Friday, November 17, 2023

'Nuff Said

What are the qualities of a good babysitter? was the warm-up question in preparation of reading a short story where the sitter makes questionable choices. I encouraged the students to think both as the one being cared for and the one who takes care of younger kids.

Responsible was the number one answer, along with fun and nice, but when one boy wrote brave, I had to ask. "Why does a babysitter have to be brave?"

He puffed out his chest. "They do if they want to take care of me," he explained.

Thursday, November 16, 2023

Sylvia

This evening as I picked up a few things at Target, I turned when I heard my name. 

I often see students and former students when I'm out and about, but it's rare that they either 1) notice me (the solipsism of childhood) or 2) actually approach me on their own, and so my interactions with them are often limited to a wave or an awkward conversation. 

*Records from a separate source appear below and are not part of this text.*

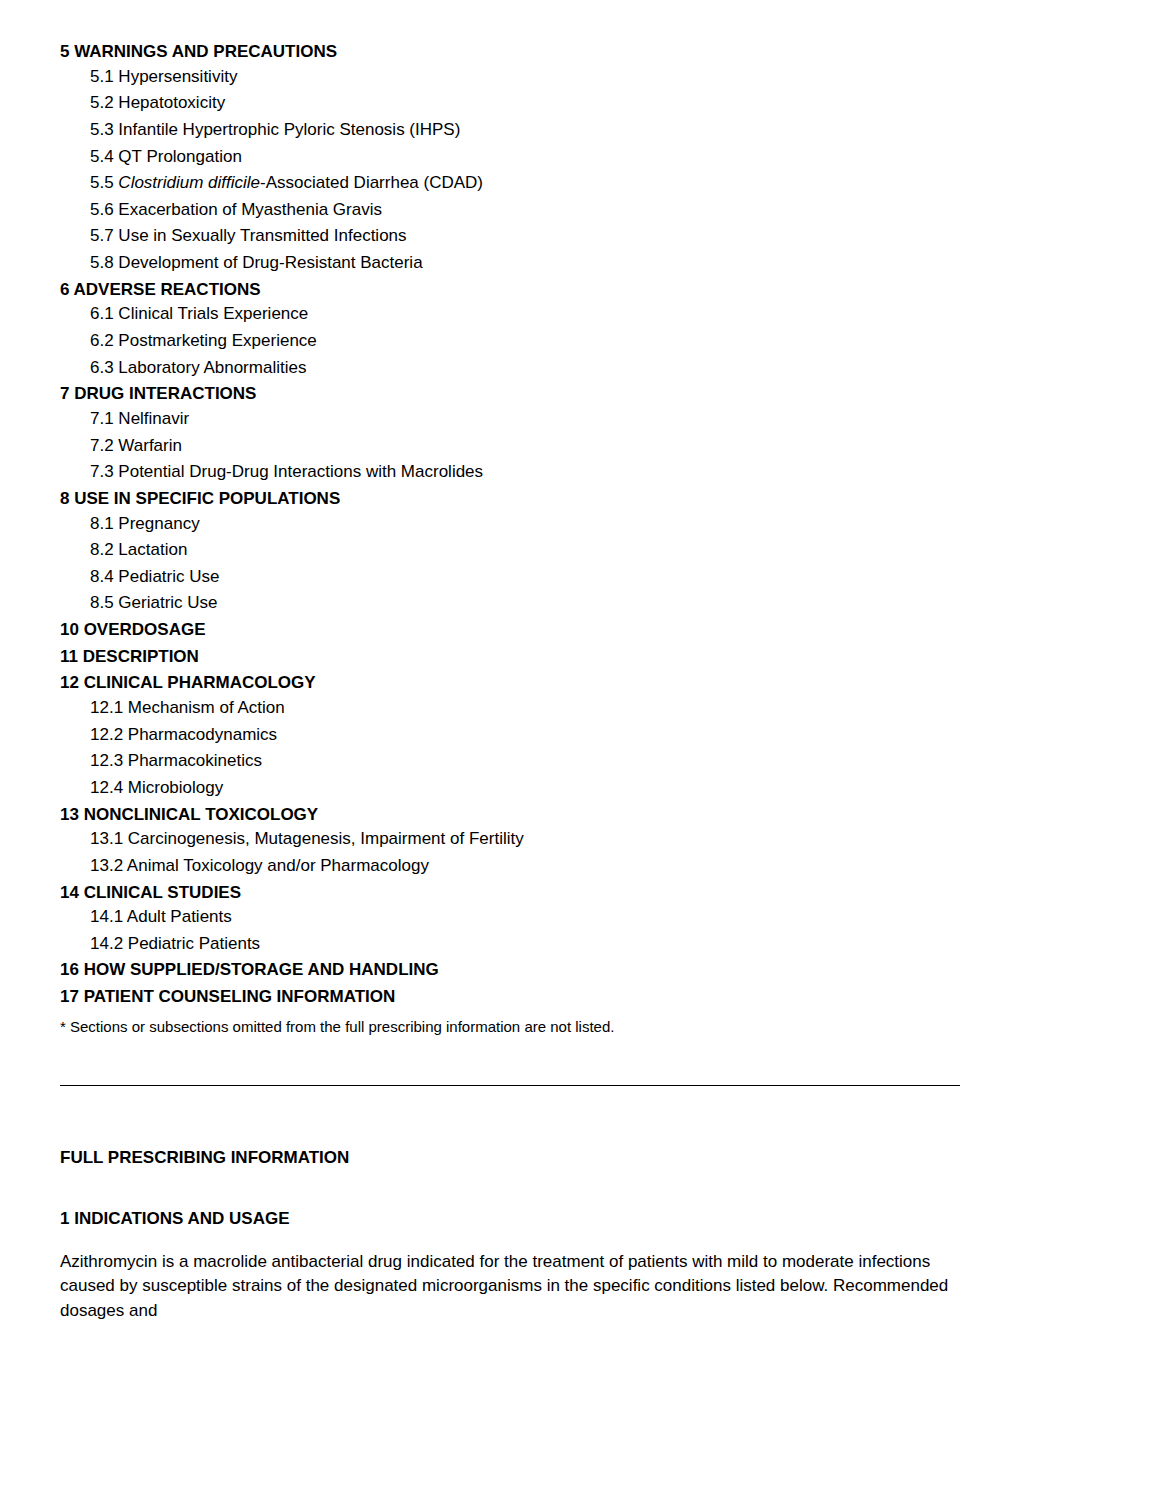5 WARNINGS AND PRECAUTIONS
5.1 Hypersensitivity
5.2 Hepatotoxicity
5.3 Infantile Hypertrophic Pyloric Stenosis (IHPS)
5.4 QT Prolongation
5.5 Clostridium difficile-Associated Diarrhea (CDAD)
5.6 Exacerbation of Myasthenia Gravis
5.7 Use in Sexually Transmitted Infections
5.8 Development of Drug-Resistant Bacteria
6 ADVERSE REACTIONS
6.1 Clinical Trials Experience
6.2 Postmarketing Experience
6.3 Laboratory Abnormalities
7 DRUG INTERACTIONS
7.1 Nelfinavir
7.2 Warfarin
7.3 Potential Drug-Drug Interactions with Macrolides
8 USE IN SPECIFIC POPULATIONS
8.1 Pregnancy
8.2 Lactation
8.4 Pediatric Use
8.5 Geriatric Use
10 OVERDOSAGE
11 DESCRIPTION
12 CLINICAL PHARMACOLOGY
12.1 Mechanism of Action
12.2 Pharmacodynamics
12.3 Pharmacokinetics
12.4 Microbiology
13 NONCLINICAL TOXICOLOGY
13.1 Carcinogenesis, Mutagenesis, Impairment of Fertility
13.2 Animal Toxicology and/or Pharmacology
14 CLINICAL STUDIES
14.1 Adult Patients
14.2 Pediatric Patients
16 HOW SUPPLIED/STORAGE AND HANDLING
17 PATIENT COUNSELING INFORMATION
* Sections or subsections omitted from the full prescribing information are not listed.
FULL PRESCRIBING INFORMATION
1 INDICATIONS AND USAGE
Azithromycin is a macrolide antibacterial drug indicated for the treatment of patients with mild to moderate infections caused by susceptible strains of the designated microorganisms in the specific conditions listed below. Recommended dosages and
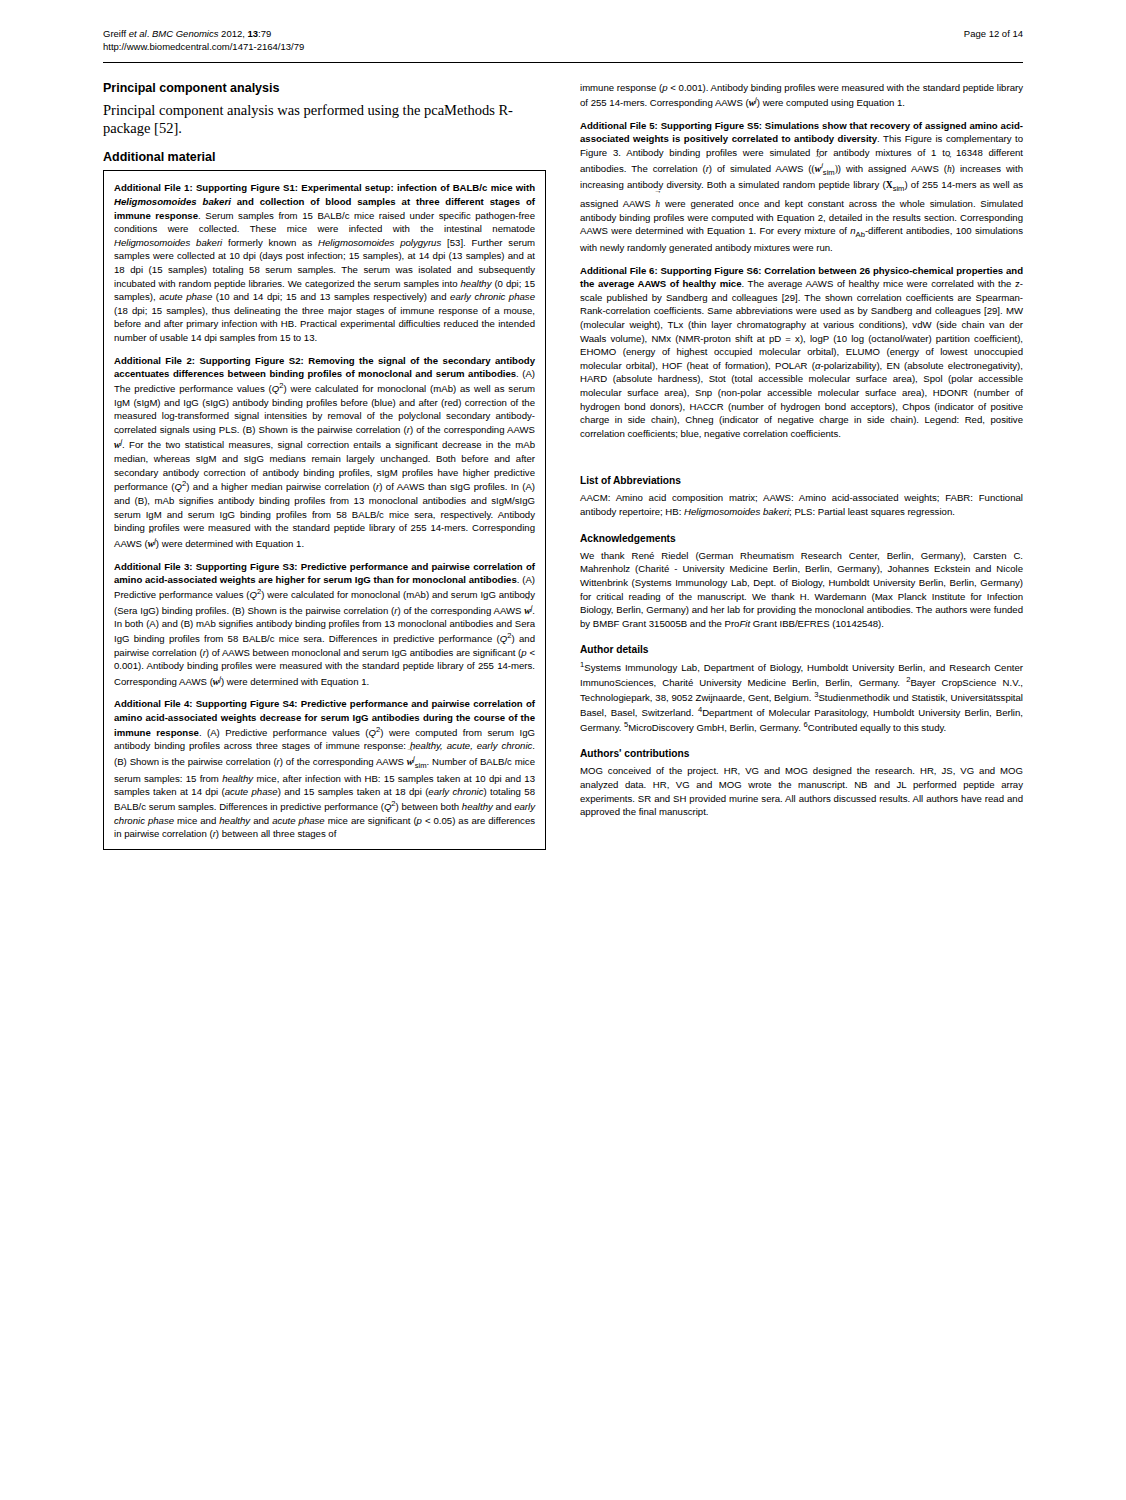Greiff et al. BMC Genomics 2012, 13:79
http://www.biomedcentral.com/1471-2164/13/79
Page 12 of 14
Principal component analysis
Principal component analysis was performed using the pcaMethods R-package [52].
Additional material
Additional File 1: Supporting Figure S1: Experimental setup: infection of BALB/c mice with Heligmosomoides bakeri and collection of blood samples at three different stages of immune response. Serum samples from 15 BALB/c mice raised under specific pathogen-free conditions were collected. These mice were infected with the intestinal nematode Heligmosomoides bakeri formerly known as Heligmosomoides polygyrus [53]. Further serum samples were collected at 10 dpi (days post infection; 15 samples), at 14 dpi (13 samples) and at 18 dpi (15 samples) totaling 58 serum samples. The serum was isolated and subsequently incubated with random peptide libraries. We categorized the serum samples into healthy (0 dpi; 15 samples), acute phase (10 and 14 dpi; 15 and 13 samples respectively) and early chronic phase (18 dpi; 15 samples), thus delineating the three major stages of immune response of a mouse, before and after primary infection with HB. Practical experimental difficulties reduced the intended number of usable 14 dpi samples from 15 to 13.
Additional File 2: Supporting Figure S2: Removing the signal of the secondary antibody accentuates differences between binding profiles of monoclonal and serum antibodies. (A) The predictive performance values (Q2) were calculated for monoclonal (mAb) as well as serum IgM (sIgM) and IgG (sIgG) antibody binding profiles before (blue) and after (red) correction of the measured log-transformed signal intensities by removal of the polyclonal secondary antibody-correlated signals using PLS. (B) Shown is the pairwise correlation (r) of the corresponding AAWS wj. For the two statistical measures, signal correction entails a significant decrease in the mAb median, whereas sIgM and sIgG medians remain largely unchanged. Both before and after secondary antibody correction of antibody binding profiles, sIgM profiles have higher predictive performance (Q2) and a higher median pairwise correlation (r) of AAWS than sIgG profiles. In (A) and (B), mAb signifies antibody binding profiles from 13 monoclonal antibodies and sIgM/sIgG serum IgM and serum IgG binding profiles from 58 BALB/c mice sera, respectively. Antibody binding profiles were measured with the standard peptide library of 255 14-mers. Corresponding AAWS (wj) were determined with Equation 1.
Additional File 3: Supporting Figure S3: Predictive performance and pairwise correlation of amino acid-associated weights are higher for serum IgG than for monoclonal antibodies. (A) Predictive performance values (Q2) were calculated for monoclonal (mAb) and serum IgG antibody (Sera IgG) binding profiles. (B) Shown is the pairwise correlation (r) of the corresponding AAWS wj. In both (A) and (B) mAb signifies antibody binding profiles from 13 monoclonal antibodies and Sera IgG binding profiles from 58 BALB/c mice sera. Differences in predictive performance (Q2) and pairwise correlation (r) of AAWS between monoclonal and serum IgG antibodies are significant (p < 0.001). Antibody binding profiles were measured with the standard peptide library of 255 14-mers. Corresponding AAWS (wj) were determined with Equation 1.
Additional File 4: Supporting Figure S4: Predictive performance and pairwise correlation of amino acid-associated weights decrease for serum IgG antibodies during the course of the immune response. (A) Predictive performance values (Q2) were computed from serum IgG antibody binding profiles across three stages of immune response: healthy, acute, early chronic. (B) Shown is the pairwise correlation (r) of the corresponding AAWS wjsim. Number of BALB/c mice serum samples: 15 from healthy mice, after infection with HB: 15 samples taken at 10 dpi and 13 samples taken at 14 dpi (acute phase) and 15 samples taken at 18 dpi (early chronic) totaling 58 BALB/c serum samples. Differences in predictive performance (Q2) between both healthy and early chronic phase mice and healthy and acute phase mice are significant (p < 0.05) as are differences in pairwise correlation (r) between all three stages of
immune response (p < 0.001). Antibody binding profiles were measured with the standard peptide library of 255 14-mers. Corresponding AAWS (wj) were computed using Equation 1.
Additional File 5: Supporting Figure S5: Simulations show that recovery of assigned amino acid-associated weights is positively correlated to antibody diversity. This Figure is complementary to Figure 3. Antibody binding profiles were simulated for antibody mixtures of 1 to 16348 different antibodies. The correlation (r) of simulated AAWS ((wisim)) with assigned AAWS (h) increases with increasing antibody diversity. Both a simulated random peptide library (Xsim) of 255 14-mers as well as assigned AAWS h were generated once and kept constant across the whole simulation. Simulated antibody binding profiles were computed with Equation 2, detailed in the results section. Corresponding AAWS were determined with Equation 1. For every mixture of nAb-different antibodies, 100 simulations with newly randomly generated antibody mixtures were run.
Additional File 6: Supporting Figure S6: Correlation between 26 physico-chemical properties and the average AAWS of healthy mice. The average AAWS of healthy mice were correlated with the z-scale published by Sandberg and colleagues [29]. The shown correlation coefficients are Spearman-Rank-correlation coefficients. Same abbreviations were used as by Sandberg and colleagues [29]. MW (molecular weight), TLx (thin layer chromatography at various conditions), vdW (side chain van der Waals volume), NMx (NMR-proton shift at pD = x), logP (10 log (octanol/water) partition coefficient), EHOMO (energy of highest occupied molecular orbital), ELUMO (energy of lowest unoccupied molecular orbital), HOF (heat of formation), POLAR (α-polarizability), EN (absolute electronegativity), HARD (absolute hardness), Stot (total accessible molecular surface area), Spol (polar accessible molecular surface area), Snp (non-polar accessible molecular surface area), HDONR (number of hydrogen bond donors), HACCR (number of hydrogen bond acceptors), Chpos (indicator of positive charge in side chain), Chneg (indicator of negative charge in side chain). Legend: Red, positive correlation coefficients; blue, negative correlation coefficients.
List of Abbreviations
AACM: Amino acid composition matrix; AAWS: Amino acid-associated weights; FABR: Functional antibody repertoire; HB: Heligmosomoides bakeri; PLS: Partial least squares regression.
Acknowledgements
We thank René Riedel (German Rheumatism Research Center, Berlin, Germany), Carsten C. Mahrenholz (Charité - University Medicine Berlin, Berlin, Germany), Johannes Eckstein and Nicole Wittenbrink (Systems Immunology Lab, Dept. of Biology, Humboldt University Berlin, Berlin, Germany) for critical reading of the manuscript. We thank H. Wardemann (Max Planck Institute for Infection Biology, Berlin, Germany) and her lab for providing the monoclonal antibodies. The authors were funded by BMBF Grant 315005B and the ProFit Grant IBB/EFRES (10142548).
Author details
1Systems Immunology Lab, Department of Biology, Humboldt University Berlin, and Research Center ImmunoSciences, Charité University Medicine Berlin, Berlin, Germany. 2Bayer CropScience N.V., Technologiepark, 38, 9052 Zwijnaarde, Gent, Belgium. 3Studienmethodik und Statistik, Universitätsspital Basel, Basel, Switzerland. 4Department of Molecular Parasitology, Humboldt University Berlin, Berlin, Germany. 5MicroDiscovery GmbH, Berlin, Germany. 6Contributed equally to this study.
Authors' contributions
MOG conceived of the project. HR, VG and MOG designed the research. HR, JS, VG and MOG analyzed data. HR, VG and MOG wrote the manuscript. NB and JL performed peptide array experiments. SR and SH provided murine sera. All authors discussed results. All authors have read and approved the final manuscript.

Tonight was an exception, though. The student who spotted me came right over and initiated a conversation. "Are you here for more Jolly Ranchers?" she asked, and what followed was a perfectly appropriate interaction between two people who know each other and run into each other unexpectedly.

I shouldn't have been surprised though. When I asked all the students what they had been up to in the time that I was away for Heidi's dad's funeral, she posted, "I went to Ikea and crocheted."

"You are an old soul," I laughed. "That sounds like a very nice weekend."

Wednesday, November 15, 2023

Capitlizing on His Strengths

The warm-up question was What superpower would you like and how could you use it to help the world?

At 8 a.m. my homeroom students were so bleary that many could not think of a thing, or so they claimed. "All right," I told them skeptically, "but everyone needs an answer before the bell rings, otherwise you can come at lunch and we can brainstorm ideas together."

The implicit threat got them talking a little, all except A. who was busy eating his breakfast long after the time to finish it had passed. As he lifted the spoonful of cereal to his mouth, we made eye contact, and I raised my eyebrows to remind him to eat quietly, a conversation we have had many times this year.

When class was almost over, I started asking about superpowers. Some chose telekinesis, others invisibility, and still others super strength or super speed. As A. got up to throw his tray away, I asked him what superpower he wanted.

"Oh," he answered, "I'd want to be a super slurper." 

I laughed out loud at such an unexpected idea, but one of the girls who sits at the same table with him sighed. "Oh A," she said, "that is the last thing you need!"

Tuesday, November 14, 2023

Archaic

The suffix was -wise and the example word was clockwise in the vocabulary lesson I taught today.

"Do you know what that word means?" I asked the class, and most of the kids nodded. They understood that the hands on an analog clock go around in a certain direction, and so "clockwise" meant rotating to the right. They understood this, even though many of them were unable to actually tell the time using an analog clock. 

"It's too hard," explained one student. "I have to look at the numbers and the lines and count them."

"Yeah," one of her classmates agreed. "It takes a long time to figure it out."

I glanced at the clock and noted the time; it was automatic for me. "I guess knowing how to tell analog time is like speaking another language," I offered. "The more fluent you are, the easier it is to read. Then one day you don't even have to think about it anymore."

"But I can just look at my phone," the first student shrugged, and I wondered how long clockwise would stay in our language.